Algemeen letterkundig lexicon
(2012-....)–Anoniem Algemeen letterkundig lexicon– Auteursrechtelijk beschermdrebusEtym: Lat. door middel van dingen [uitgedrukt] < Lat. res = dingen. Type van woord(en)spel dat doorgaans de vorm van een raadsel aanneemt, waarbij de speler een woord of woordenreeks moet raden waarvan de verschillende onderdelen zijn weergegeven d.m.v. tekeningetjes, letters of cijfers.

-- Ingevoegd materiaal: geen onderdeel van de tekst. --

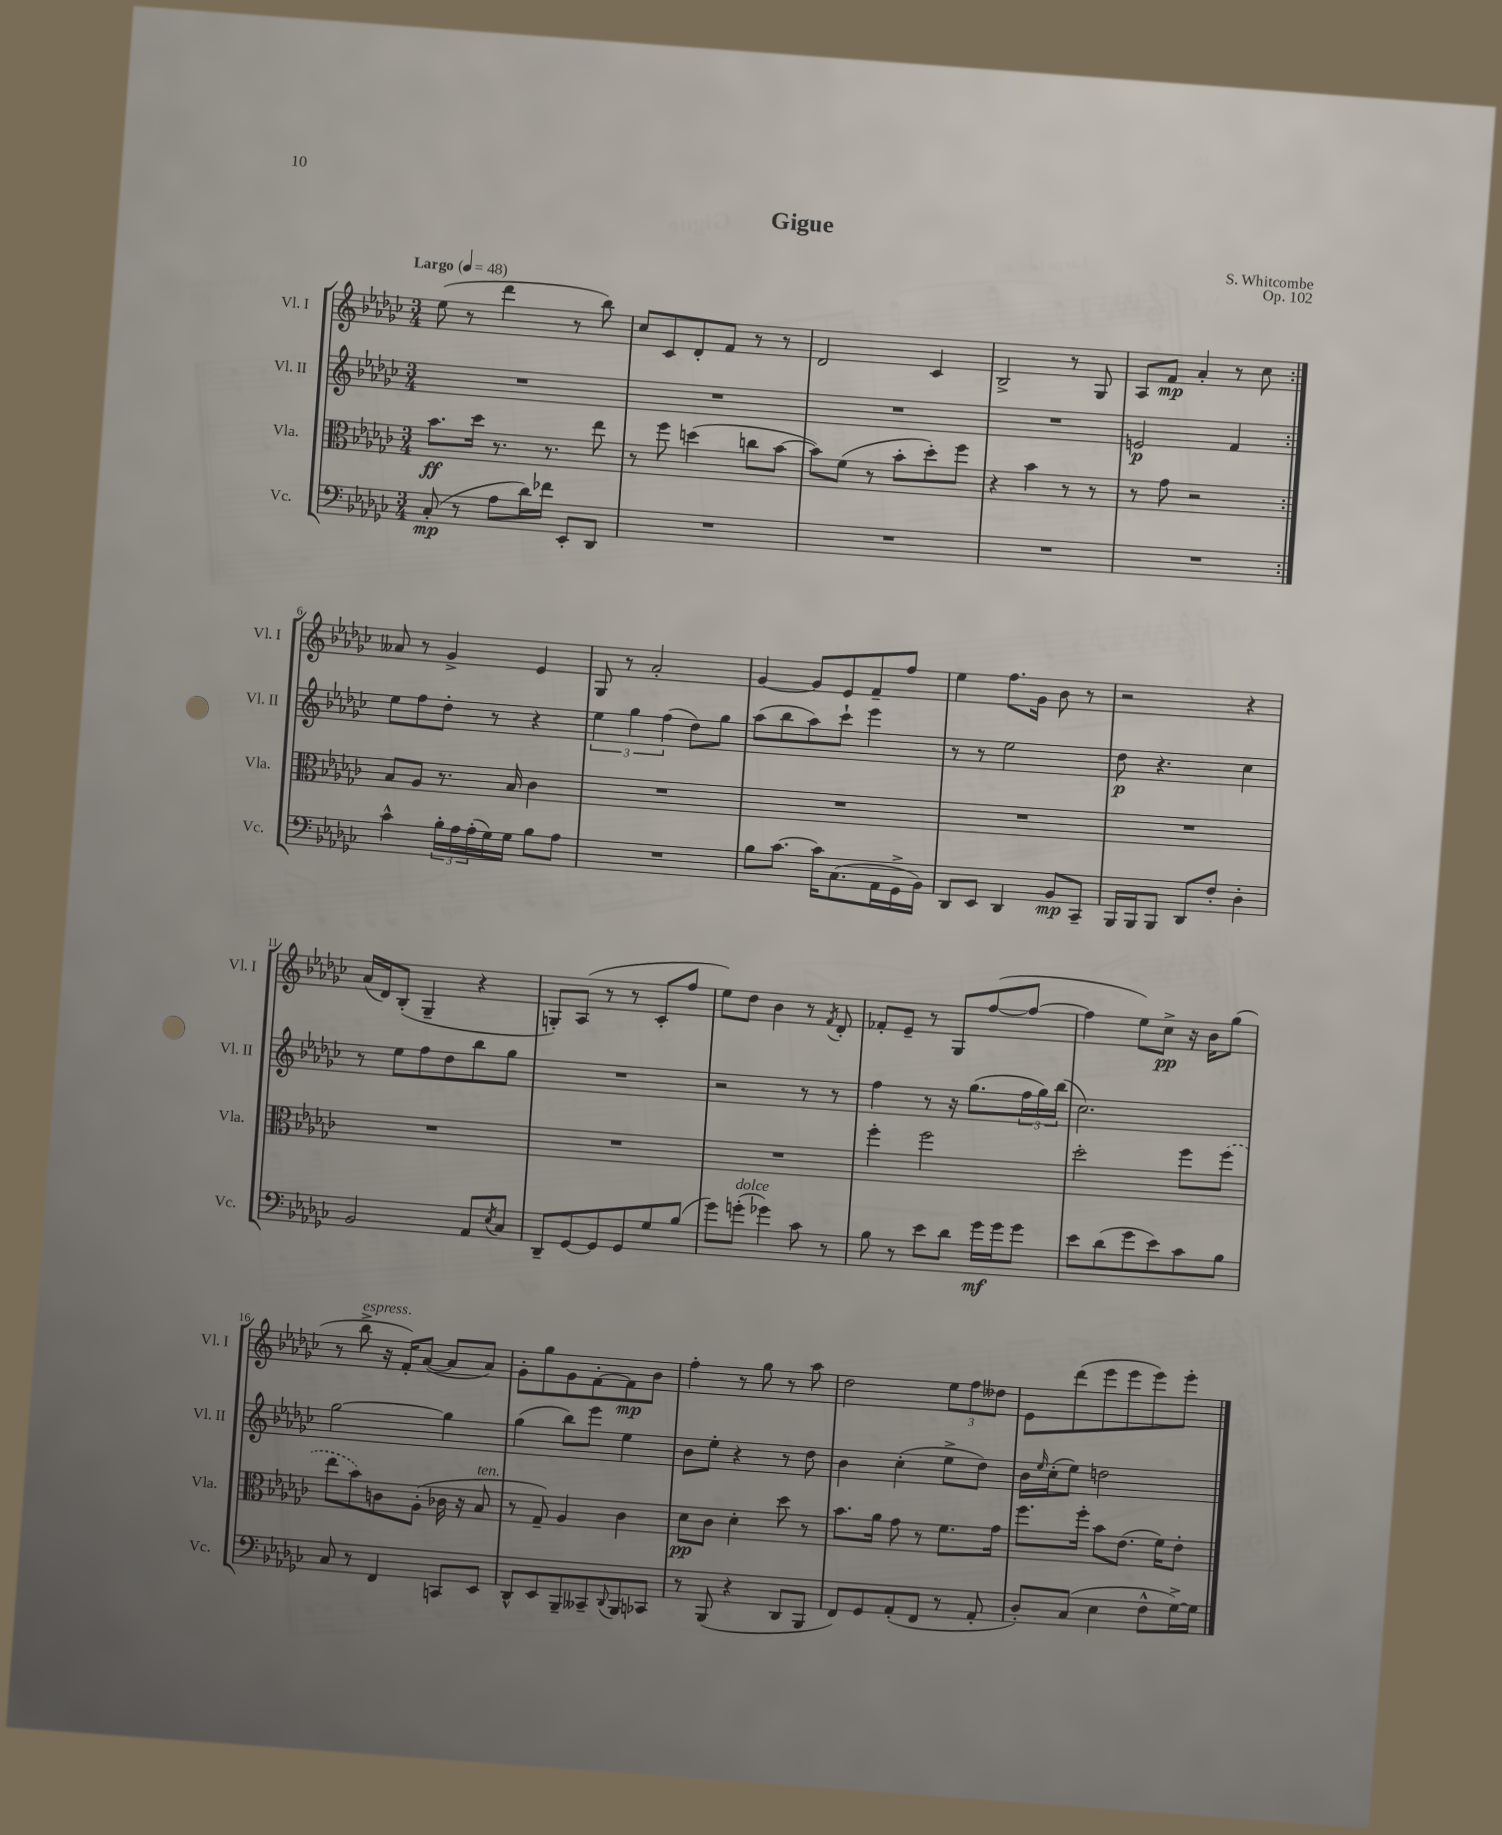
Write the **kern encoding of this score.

**kern	**kern	**kern	**kern
*staff4	*staff3	*staff2	*staff1
*clefF4	*clefC3	*clefG2	*clefG2
*k[b-e-a-d-g-c-]	*k[b-e-a-d-g-c-]	*k[b-e-a-d-g-c-]	*k[b-e-a-d-g-c-]
*M3/4	*M3/4	*M3/4	*M3/4
*MM48	*MM48	*MM48	*MM48
(8C-'	8.b-	2.r	(8ee-
8r	.	.	8r
.	16dd-	.	.
8A-	8.r	.	4ddd-
16d-)	.	.	.
16f-	8.r	.	.
8EE-'	.	.	8r
8DD-	8ee-	.	8bb-)
=	=	=	=
2.r	8r	2.r	8cc-
.	8ff	.	8c-
.	(4dd	.	8d-'
.	.	.	8f
.	8cc	.	8r
.	[8b-	.	8r
=	=	=	=
2.r	8b-])	2.r	2d-
.	(8f	.	.
.	8r	.	.
.	8b-'	.	.
.	8dd-')	.	4c-
.	8ff	.	.
=	=	=	=
2.r	4r	2.r	2B-^
.	4b-	.	.
.	8r	.	8r
.	8r	.	8G-
=	=	=	=
2.r	8r	2e	8A-
.	8g-	.	8f
.	2r	.	4a-'
.	.	4f	8r
.	.	.	8cc-
=:|!	=:|!	=:|!	=:|!
4c-^^	8B-	8ee-	8a--
.	8A-	8ff	8r
24B-'	8.r	8dd-'	4g-^
24A-	.	.	.
(24A-'	.	.	.
16G-)	.	8r	.
16G-	16B-	.	.
8B-	4c-	4r	4e-
8A-	.	.	.
=	=	=	=
2.r	2.r	6ee-	8G-
.	.	.	8r
.	.	6gg-	.
.	.	.	2a-'
.	.	(6ff	.
.	.	8dd-)	.
.	.	8gg-	.
=	=	=	=
8B-	2.r	(8aa-	[4g-
[8.c-	.	8bb-	.
.	.	8aa-)	8g-]
16c-]	.	.	.
(8.C-	.	8ccc-`	8e-
.	.	4eee-	8f~
16AA-	.	.	.
16GG-^	.	.	8ff
16BB-)	.	.	.
=	=	=	=
8DD-	2.r	8r	4ee-
8EE-	.	8r	.
4DD-	.	2ee-	8.ff
.	.	.	16g-
8BB-	.	.	8b-
8CC-~	.	.	8r
=	=	=	=
16BBB-	2.r	8dd-	2r
16BBB-	.	.	.
8BBB-	.	4.r	.
8DD-	.	.	.
8F'	.	.	.
4D-'	.	4cc-	4r
=	=	=	=
2BB-	2.r	8r	(16a-
.	.	.	16d-)
.	.	8ee-	(8B-'
.	.	8ff	4G-~
.	.	8dd-	.
8AA-	.	8bb-	4r
8qE-	.	.	.
8C-	.	8gg-	.
=	=	=	=
8DD-~	2.r	2.r	8G')
[8GG-	.	.	(8A-
8GG-]	.	.	8r
8GG-	.	.	8r
8G-	.	.	8c-'
(8B-	.	.	8ff
=	=	=	=
8g-)	2.r	2r	8ee-)
(8g'	.	.	8dd-
4g-)	.	.	4b-
8c-	.	8r	8r
.	.	.	8qf
8r	.	8r	8d-'
=	=	=	=
8B-	4ff'	4ff	8f-'
8r	.	.	8e-~
8e-	2ff	8r	8r
8d-	.	16r	8G-
.	.	(8.gg-	.
16g-	.	.	([8ff
16g-	.	.	.
8g-	.	24ff	8ff_
.	.	24gg-)	.
.	.	(24bb-	.
=	=	=	=
8e-	2dd-'	2.cc-)	4ff]
(8d-	.	.	.
8g-	.	.	8ee-)
8e-)	.	.	8cc-^
8c-	8ff	.	16r
.	.	.	16b-
8B-	(8ff	.	(8gg-
=	=	=	=
8C-	8ee-	[2gg-	8r
8r	8b-)	.	8bb-^
4FF	8c	.	16r
.	.	.	16f')
.	(8A-'	.	([8a-
8CC	16c-	4gg-]	8a-]
.	16r	.	.
8EE-	8B-	.	8a-)
=	=	=	=
8DD-^^	8r	(4gg-	8g-'
8EE-	8G-~)	.	8gg-
8BBB-~	4A-	8bb-)	8g-
8CC--~	.	8eee-	[8f'
8qqDD-	.	.	.
8BBB-	4c-	4ee-	8f]
8CC-	.	.	8b-
=	=	=	=
8r	8d-	8b-	4ff'
(8BBB-	8c-	8ee-'	.
4r	4d-'	4r	8r
.	.	.	8gg-
8DD-	8dd-	8r	8r
8BBB-	8r	8dd-	8aa-
=	=	=	=
8FF)	8.b-	4b-	2dd-
8GG-	.	.	.
.	16a-	.	.
(8AA-'	8g-	(4cc-'	.
8FF	8r	.	.
8r	8.f	8ee-^	12ee-
.	.	.	12ff
8AA-'	.	8dd-)	.
.	.	.	12dd--
.	16g-	.	.
=	=	=	=
8D-')	8.ff	16b-	8e-
.	.	16qqee-	.
.	.	(16cc-'	.
(8C-	.	8ee-)	(8ddd-
.	16ff'	.	.
4E-	8b-	2dd	8eee-
.	(8.e-	.	8eee-
8F^^	.	.	8eee-)
.	16f)	.	.
[16G-^)	8e-'	.	8eee-'
16G-]	.	.	.
==	==	==	==
*-	*-	*-	*-
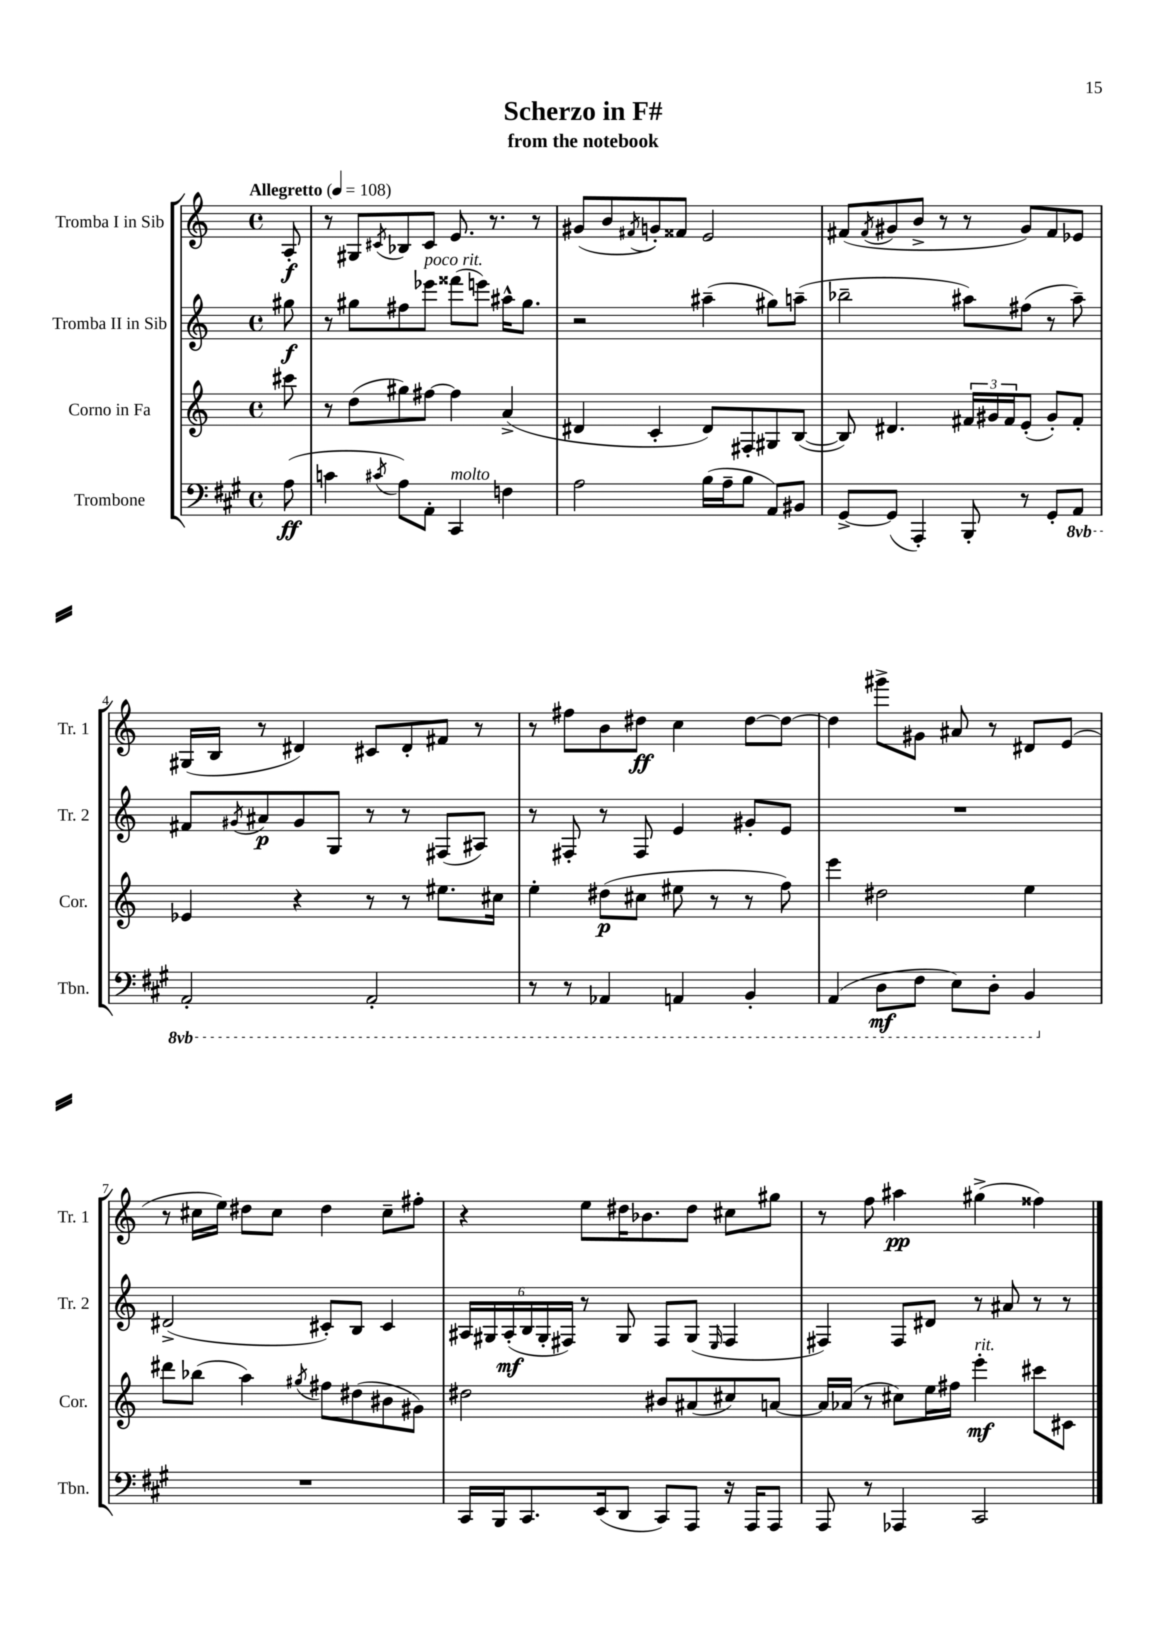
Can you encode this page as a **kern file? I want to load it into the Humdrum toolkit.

**kern	**kern	**kern	**kern
*staff4	*staff3	*staff2	*staff1
*clefF4	*clefG2	*clefG2	*clefG2
*k[f#c#g#]	*k[]	*k[]	*k[]
*M4/4	*M4/4	*M4/4	*M4/4
*met(c)	*met(c)	*met(c)	*met(c)
*MM108	*MM108	*MM108	*MM108
(8A\	8ccc#\	8gg#\	8A'/
=	=	=	=
4c\	8r	8r	8r
.	(8dd\L	8gg#\L	8G#/L
8qc#/	.	.	8qc#/
8A\L)	8gg#\)	8ff#\	8B-/
8AA'\J	[8ff#\J	8eee-\J	8c#/J
4CC#/	4ff#\]	(8fff##\L	8.e/
.	.	8eee\J)	.
.	.	.	8.r
4F\	(4a^/	16aa#^^\LK	.
.	.	8.gg#\J	.
.	.	.	8r
=	=	=	=
2A\	4d#/	2r	(8g#/L
.	.	.	8b/
.	.	.	8qf#/
.	4c'/	.	8g'/)
.	.	.	8f##/J
(16B\LL	8d#/L)	(4aa#~\	2e/
16A~\J	.	.	.
8B\J	8F#'/	.	.
8AA/L)	8G#/	8gg#\L)	.
8BB#/J	([8B/J	(8aa~\J	.
=	=	=	=
[8GG#^/L	8B/])	2bb-~\	(8f#/L
.	.	.	8qf#/
(8GG#/]J	4.d#/	.	8g#/
4AAA'/)	.	.	8b^/J
.	.	.	8r
8BBB'/	24f#/LL	8aa#\L)	8r
.	24g#/	.	.
.	24f#/J	.	.
8r	(8e'/J	(8ff#\J	8g#/L)
8GG#'/L	8g#'/L)	8r	8f#/
8AAA/J	8f#'/J	8aa#~\)	8e-/J
=	=	=	=
2AAA'/	4e-/	8f#/L	(16G#/LL
.	.	.	16B/JJ
.	.	8qg#/	.
.	.	8a#/	8r
.	4r	8g#/	4d#/)
.	.	8G/J	.
2AAA'/	8r	8r	8c#/L
.	8r	8r	8d#'/
.	8.ee#\L	(8F#/L	8f#/J
.	.	8A#/J)	8r
.	16cc#\Jk	.	.
=	=	=	=
8r	4ee'\	8r	8r
8r	.	8F#'/	8ff#\L
4AAA-/	(8dd#\L	8r	8b\
.	8cc#\J	8F#/	8dd#\J
4AAA/	8ee#\	4e/	4cc\
.	8r	.	.
4BBB'/	8r	8g#'/L	[8dd#\L
.	8ff\)	8e/J	8dd#\_J
=	=	=	=
(4AAA/	4eee\	1r	4dd#\]
8DD\L	2dd#\	.	8ggg#^\L
8FF#\J	.	.	8g#\J
8EE\L)	.	.	8a#/
8DD'\J	.	.	8r
4BBB/	4ee\	.	8d#/L
.	.	.	(8e/J
=	=	=	=
1r	8ddd#\L	(2d#^/	8r
.	(8bb-\J	.	16cc#\LL
.	.	.	16ee\JJ)
.	4aa\)	.	8dd#\L
.	.	.	8cc#\J
.	8qgg#/	.	.
.	8ff#\L	8c#'/L)	4dd#\
.	(8dd#\	8B/J	.
.	8b#\	4c#/	8cc#~\L
.	8g#\J)	.	8ff#'\J
=	=	=	=
16CC#/LL	2dd#\	24A#/LL	4r
.	.	24G#/	.
16BBB/J	.	.	.
.	.	(24A#'/	.
8.CC#/	.	24B/	.
.	.	24G#'/	.
.	.	24F#/JJ)	.
.	.	8r	8ee\L
(16EE/k	.	.	.
8DD/J	.	8G#/	16dd#\K
.	.	.	8.b-\
8CC#/L)	8b#/L	8F#/L	.
8AAA/J	(8a#/	(8G#/J	8dd#\J
.	.	16qqE/	.
16r	8cc#/)	4F#/	8cc#\L
16AAA/LK	.	.	.
8AAA/J	[8a/J	.	8gg#\J
=	=	=	=
8AAA/	16a/]LL	4F#/)	8r
.	(16a-/JJ	.	.
8r	8r	.	8ff\
4AAA-/	8cc#\L)	8F#/L	4aa#\
.	16ee\L	8d#/J	.
.	16ff#\JJ	.	.
2CC#/	4eee'\	8r	(4gg#^\
.	.	8a#/	.
.	8ccc#\L	8r	4ff##\)
.	8c#\J	8r	.
==	==	==	==
*-	*-	*-	*-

Hoewel het tekstprocedé of genre per definitie afhankelijk is van de grafische weergave, gaat het in wezen om een louter klankspel: de weergegeven of gesuggereerde tekens zijn steeds (bij benadering) homoniem (zie homonymie) met een segment van de verborgen boodschap. In tegenstelling tot het zuivere figuur- of beeldraadsel maakt de zgn. droedel (soms typografische rebus of letterrebus genoemd) enkel gebruik van lettertekens; ook de positie, kleur, vorm enz. van de lettertekens moet hierbij vaak in rekening gebracht worden. De voor de hand liggende etymologie van de term weerspiegelt de semiotische structuur van de rebus. Een alternatieve verklaring ziet de term als de afkorting van ‘de rebus quae geruntur’ (Lat. over de zaken die gebeuren); zo noemde men nl. de hekelende pamfletten die door priesters in het 16de-eeuwse Picardië tijdens de carnavalperiode werden verspreid en die dergelijke tekeningen bevatten. De rebus is verwant met de hiërogliefen uit de emblematiek, maar onderscheidt zich daarvan doordat hij toegankelijk is voor alle deelhebbers aan dezelfde taalgemeenschap, terwijl de hiërogliefen alleen aan ingewijden bekend zijn. De rebus was vooral populair bij de rederijkers die hem vaak opnamen als bijschrift op hun blazoen. Sinds het Antwerpse landjuweel van 1561 bestond er een speciale prijs voor rebusblazoenen. Bekende vervaardigers van rederijkersrebussen zijn Peeter en Zacharias Heyns en Willem van Haecht. In de 18de eeuw heeft Willem Bilderdijk nog brieven in rebusvorm geschreven: Speels vernuft: rebusbrieven en bedriegers (ed. Bosch, 1981). Ook in de kinderliteratuur komt de rebus voor, o.a. in De kleine print-bybel, waar in door verscheide af-beeldingen een meenigte van Bybelsche spreuken verklaart worden (1772). Tegenwoordig worden rebussen vrijwel uitsluitend gebruikt voor prijsvragen, bijv. ‘Wie lost deze Brief in rijmspraak op?’ (in: Spektator 1, 1971-1972, p. 202-203).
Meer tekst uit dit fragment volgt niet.